20m on how to think about defining slis, and slos. Very practicle and well researched. He references this:

Cross posting notes from my production page:

SLIs, SLOs, SLAs, Error Budgets … Oh My!

Want to be able to answer the question “When should we slow down a bit to work on making our application more reliable, or performant?”

This is a framework to define availability in concrete terms, determine acceptable levels of it, and then come to a consensus with product, development, and the business about what we do when we don’t have enough of it.

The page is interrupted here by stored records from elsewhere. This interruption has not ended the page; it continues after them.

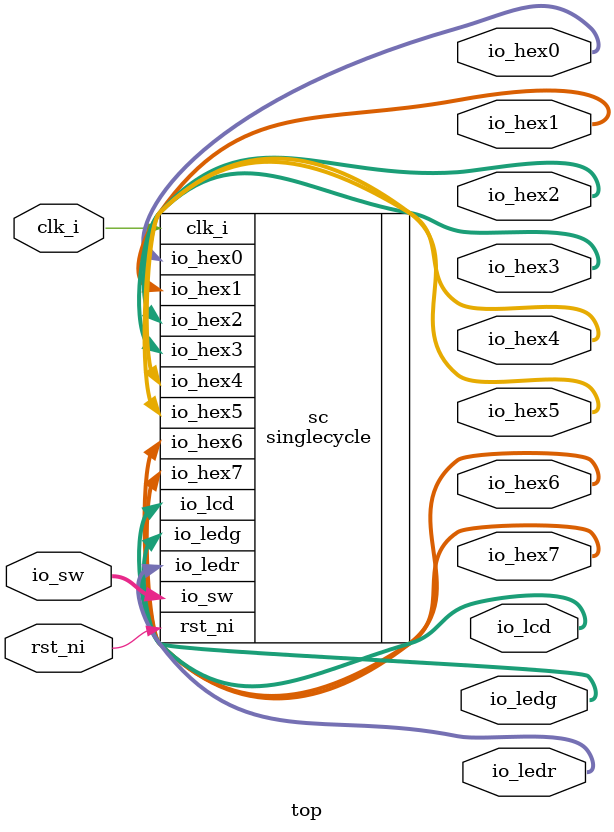
<source format=sv>
module top (
	input logic clk_i,
	input logic rst_ni,
	input logic [17:0] io_sw,
	output logic [31:0] io_lcd,
	output logic [31:0] io_ledg,
	output logic [31:0] io_ledr,
	output logic [31:0] io_hex0,
	output logic [31:0] io_hex1,
	output logic [31:0] io_hex2,
	output logic [31:0] io_hex3,
	output logic [31:0] io_hex4,
	output logic [31:0] io_hex5,
	output logic [31:0] io_hex6,
	output logic [31:0] io_hex7);

	singlecycle sc (.clk_i(clk_i),
		.rst_ni(rst_ni),
		.io_sw(io_sw),
		.io_lcd(io_lcd),
		.io_ledg(io_ledg),
                .io_ledr(io_ledr),
                .io_hex0(io_hex0),
                .io_hex1(io_hex1),
                .io_hex2(io_hex2),
                .io_hex3(io_hex3),
                .io_hex4(io_hex4),
                .io_hex5(io_hex5),
                .io_hex6(io_hex6),
                .io_hex7(io_hex7));
endmodule

</source>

  • SLI – Service level indicator. A system metric that can be used to classify a request as either good or bad. eg 95th should be < 100ms for requests to our web application
  • SLO – Service level objective. A measure of how well we’re doing over time with respect to an agreement we make internally with ourselves of what good / bad even means. eg In the previous 30d, 99% of the time we should hit our stated latency goals. Note: A corollary is we don’t want to exceed our goals either. It’s time + energy taken away from work that could be put into making a better product
  • SLA – Service level agreement. A promise we’re comfortable making to customers about how much availability we’re willing to guarantee. There may even be financial penalties associated with failure to meet goals

Cultivating Production Excellence

Aspects of production excellence

  • monitor to see what’s happening
  • debug, investigate to be able to ask questions about what’s happening
  • together with the team
  • eliminate + reduce complexity because complexity increases the probability that something bad will happen and make it harder to understand exactly what

Minimal documentation for services

  • What’s it for?
  • Why is your service important? How important is it?
  • How do we mitigate issues?
  • What other services does it talk to?